(Text under study):
________________

If the scan target is for a targeted code-diff:

  • Read ../security-scan/references/scan-artifacts-and-ledger.md.
  • Generate rank_input.csv deterministically from changed source-like files with python3 <plugin_dir>/scripts/generate_rank_input.py make-diff-rank-input --repo <repo_root> --base <base> --mode revisions --head <head> --out <discovery_dir>/rank_input.csv for PR, commit, and branch diffs, or python3 <plugin_dir>/scripts/generate_rank_input.py make-diff-rank-input --repo <repo_root> --base <base> --mode local-patch --out <discovery_dir>/rank_input.csv for a local patch.
  • Copy every diff row into deep_review_input.csv with python3 <plugin_dir>/scripts/generate_rank_input.py copy-deep-review-input --rank-input <discovery_dir>/rank_input.csv --out <discovery_dir>/deep_review_input.csv. Diff scans do not rank or drop changed files before deep review.
  • Add directly supporting files required to understand the changed security behavior only when repository evidence shows they are needed. Do not use them to broaden into unrelated repository-wide enumeration.
  • Deep-review every file in deep_review_input.csv using the shared scoped file-review rules.
  • Stay anchored to the changed code and directly supporting files. Unchanged siblings are context or negative controls unless the diff newly reaches them, weakens their shared control, or changes a shared sink/helper they depend on.
  • When the diff is too large to review credibly as one parent-agent pass, use approved file-review subagents and follow the shared scoped deep-review rules in ../security-scan/references/scan-artifacts-and-ledger.md#scoped-deep-review.

Exhaustive Repository Or Scoped-Path Workflow

If the scan target is repository-wide or a scoped path, follow the procedure in ../security-scan/references/repository-wide-scan.md and every required reference it lists.

Discovery Checklist

Use this checklist to keep discovery specific without turning it into validation or attack-path analysis:

  • Use tools to inspect the changed files and the minimum supporting files they rely on before deciding anything.
  • Treat the commit message and title as potentially incomplete or misleading; trust the actual code path more than the narrative.
  • Follow the entire changed-code chain far enough to understand how the diff affects authorization, trust boundaries, dangerous sinks, or security controls.
  • Prefer multiple distinct finding families only when they come from different root causes; do not split one issue into cosmetic variants, but keep independently reachable instances as separate candidate entries.
  • When the diff changes a shared helper, guard, route pattern, template pattern, or sink wrapper, expand to sibling call sites that the changed code directly affects, and keep each vulnerable instance addressable.
  • Look for attacker-controlled input, broken enforcement, or dangerous sinks introduced or made reachable by the change.
  • Stay anchored to the diff and the supporting files it depends on rather than drifting into unrelated repository scanning.
  • For repository-wide and scoped-path scans, stay anchored to rank_input.csv, deep_review_input.csv, the runtime inventory, and the coverage ledger rather than drifting into arbitrary text search.
  • For advisory-seeded repository-wide and scoped-path scans, keep any supplied advisory row id, exact file, line, source, sink, or broken-control hint visible in the candidate ledger. A neighboring same-CWE finding can be an additional candidate, but it does not satisfy the seeded row unless it covers the same vulnerable control and effect.

________________

(Raw data):
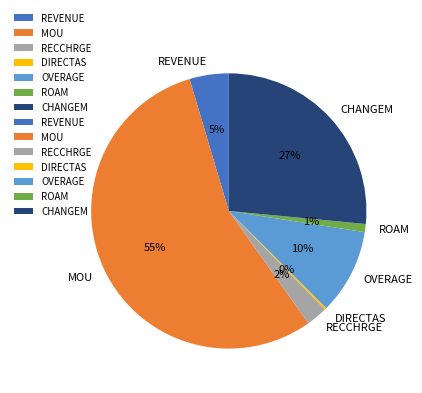

To the nearest percent, what portion does MOU represent?

55%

________________

(Activities):
a) From the security scan instructions, output the passage from "Use this checklist" to "before deciding anything.".
b) Translate this sentence from the security scan instructions into Spanish: "Diff scans do not rank or drop changed files before deep review."
c) The security scan instructions name kinds of shared code whose change by the diff calls for expanding to sibling call sites. List every one of those kinds.

(Answer set):
a)
Use this checklist to keep discovery specific without turning it into validation or attack-path analysis:

  • Use tools to inspect the changed files and the minimum supporting files they rely on before deciding anything.

b) Los escaneos de diferencias no clasifican ni descartan los archivos modificados antes de la revisión profunda.

c)
- shared helper
- guard
- route pattern
- template pattern
- sink wrapper